Empezando con que los salones son de más de treinta y cuarenta estudiantes, lo cual imposibilita una atención más enfocada en las necesidades de cada uno. “No hay equipos interdisciplinarios, no hay preparación docente ni parental”, menciona también. Según él, es un “chicharrón” el acceso a las instituciones educativas de calidad, donde puedan brindar lo que realmente se necesita: la parte social. Es muy notable la falla que hay en el sistema educativo.Mientras que el nivel de desescolarización de niños y adolescentes no discapacitados es solo del 2.6%, el nivel de desescolarización de los que se encuentran en condición de discapacidad es del 16.2%.
A pesar de los momentos difíciles, Hugo está muy agradecido con Dios por sus hijos. No se arrepiente de haberlos tenido y, aunque hay días de mucho trabajo y de preguntas culposas, Hugo es feliz con sus dos niños. “Yo los veo a ellos y todo se me pasa”.
Su alma se enorgulleció cuando encontró en la pared de su casa un montón de trazos desordenados y sinsentido. Unos trazos hechos con un marcador permanente rojo, imborrables ante cualquier intento de alcohol, agua o blanqueador. Unos trazos que solo gritaban la palabra amor, unos trazos en donde él encontró felicidad. Su hijo Juan Carlos, quien tenía el marcador en sus manos, hizo trazos por primera vez en toda su vida. Una hazaña que para él era imposible debido a su motricidad.
“Al tú entregarle un lápiz a Juan Carlos, él solo afinca la punta una y otra vez en la hoja de papel, él nunca había hecho un trazo”, explicó Hugo. Mientras que para cualquier otro padre encontrar a su hijo rayando las paredes es un desastre, para él fue una obra de arte: cualquier cosa que hagan sus hijos significa todo.
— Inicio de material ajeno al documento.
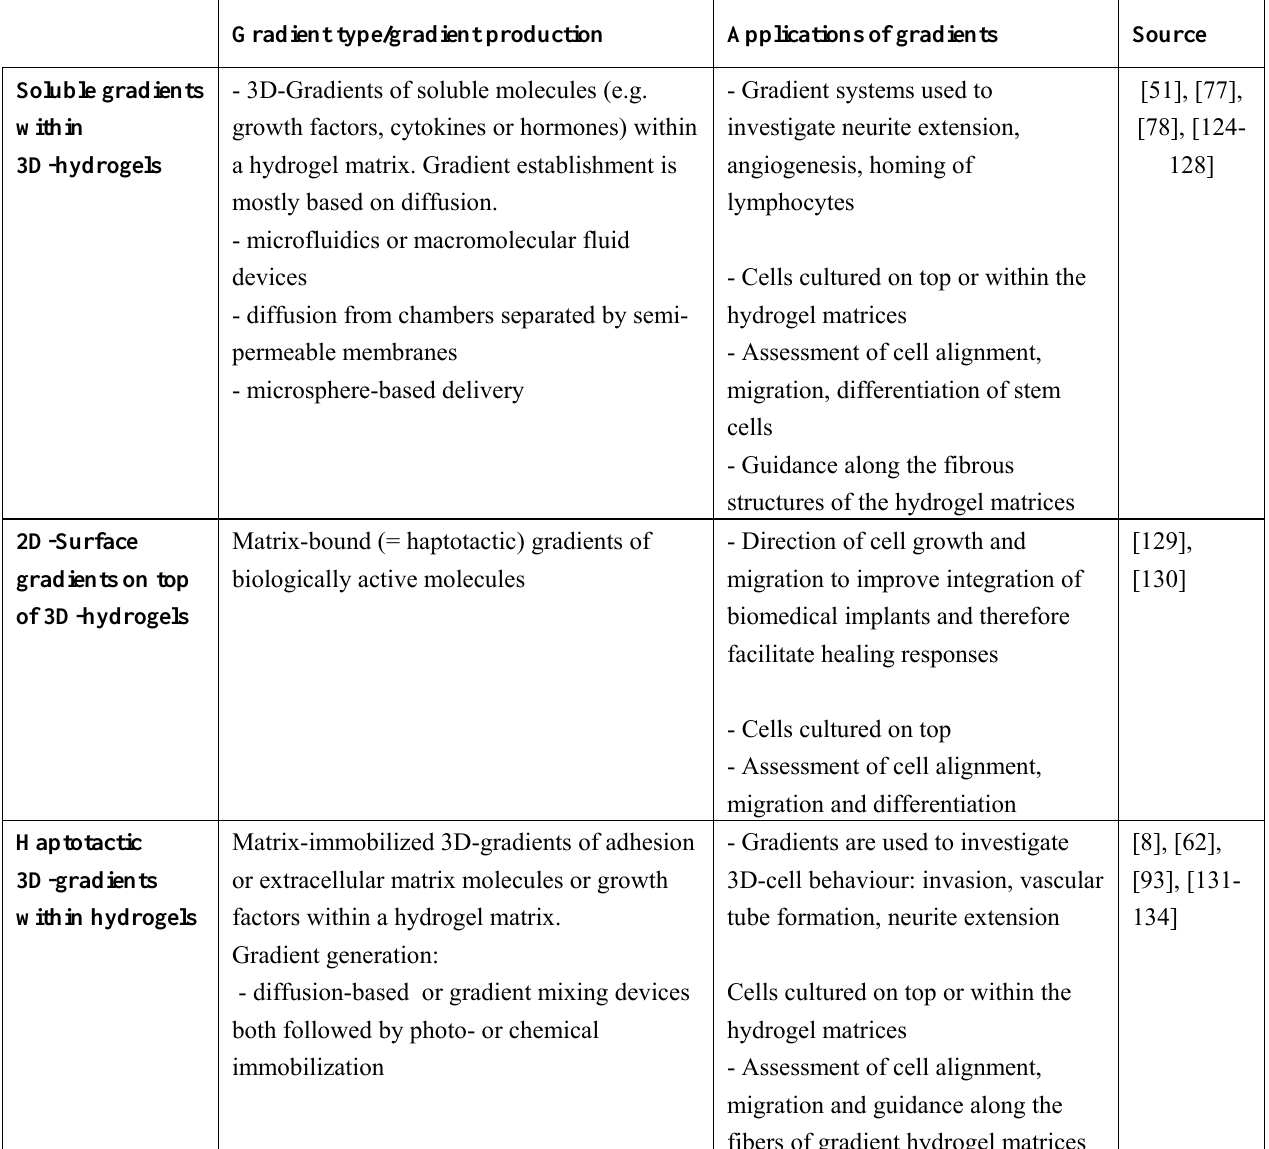
Table 1. Gradients in 3D-hydrogel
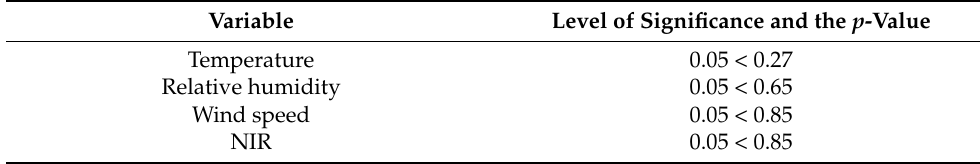
Table 5. Comparison between the level of significance and the p-value.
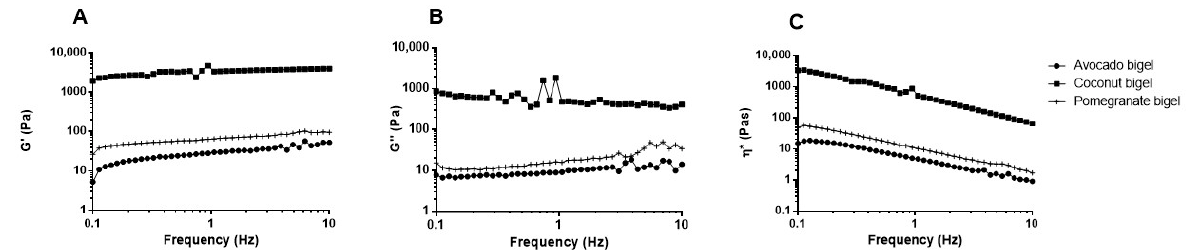
Figure 3. Rheological properties of bigels: ( A ) elastic modulus (G’), ( B ) viscous modulus (G”), ( C ) complex viscosity ( ƞ *), avocado oil ( ● ), coconut oil ( ▪ ), and pomegranate oil ( ⁺ ).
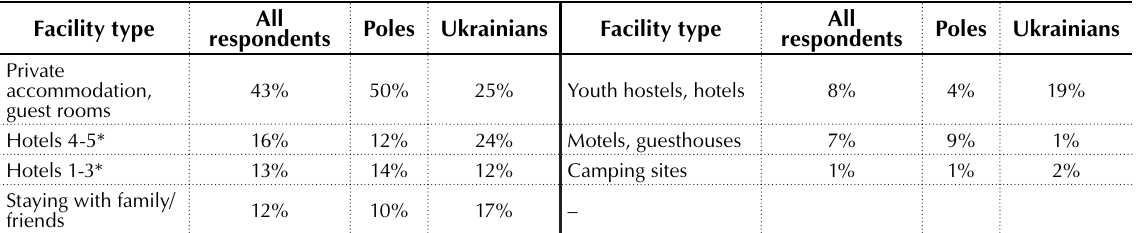
Table 2. The most frequently used facilities offering accommodation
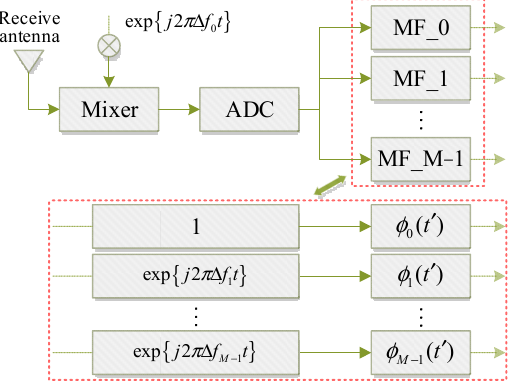
Figure 2. Signal processing flow at the receiver side.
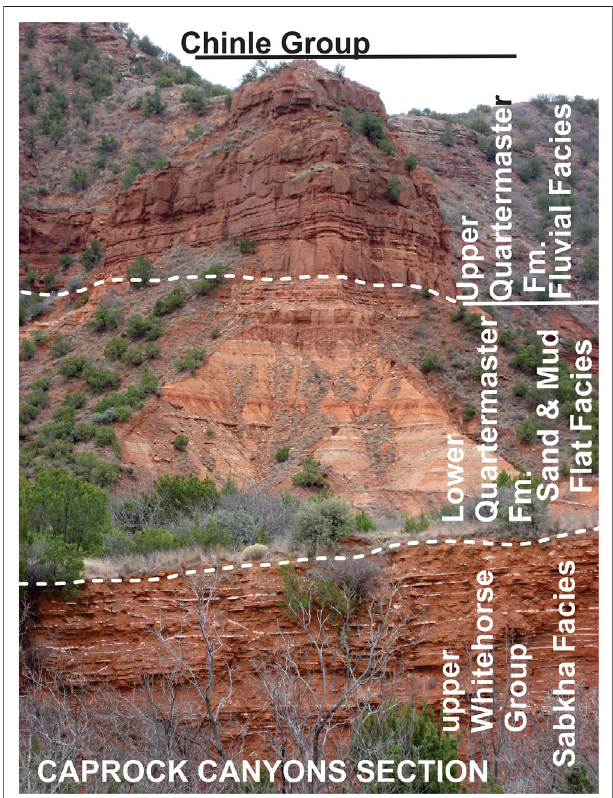
FIGURE 2 | Outcrop photograph of Whitehorse Group and QuartermasterFormationstrataexposedinCaprockCanyonsStateParknear the town of Quitaque, TX U.S.A. The Whitehorse Group strata are equivalent to the salt-lake facies belt (sabkha facies). The lower ∼ 31 m of the Quartermaster Formation make up the sand- fl at facies belt, and the overlying ∼ 75 m of the Quartermaster Formation in this exposure make up the fl uvial facies belt. See text for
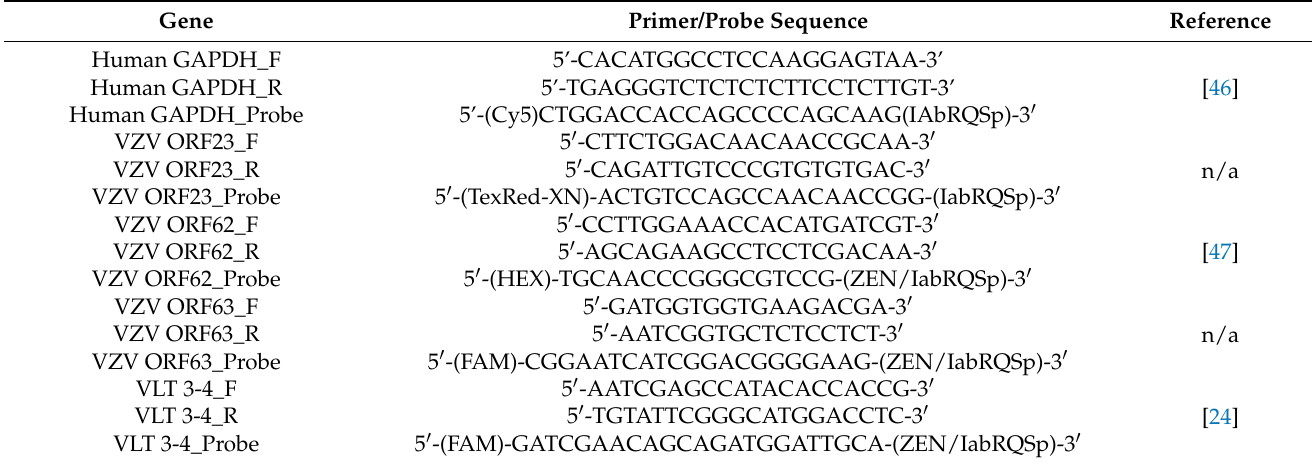
Table 1. Primer and probe sequences that were used in VZV multiplex.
Al final del día, Luis Carlos y Samuel son las personas que Hugo más ama en su vida. Las pequeñas cosas, las más mundanas y ordinarias son las que Hugo más aprecia y añora. Un abrazo, un “papá”, una risa y una sonrisa son los momentos que Hugo en verdad siente que está tocando el cielo con las manos, que ha llegado a su punto máximo; que, con sus hijos, él está completo, pertenecido y correspondido. Y ahí es cuando su corazón azul crece dos tallas más.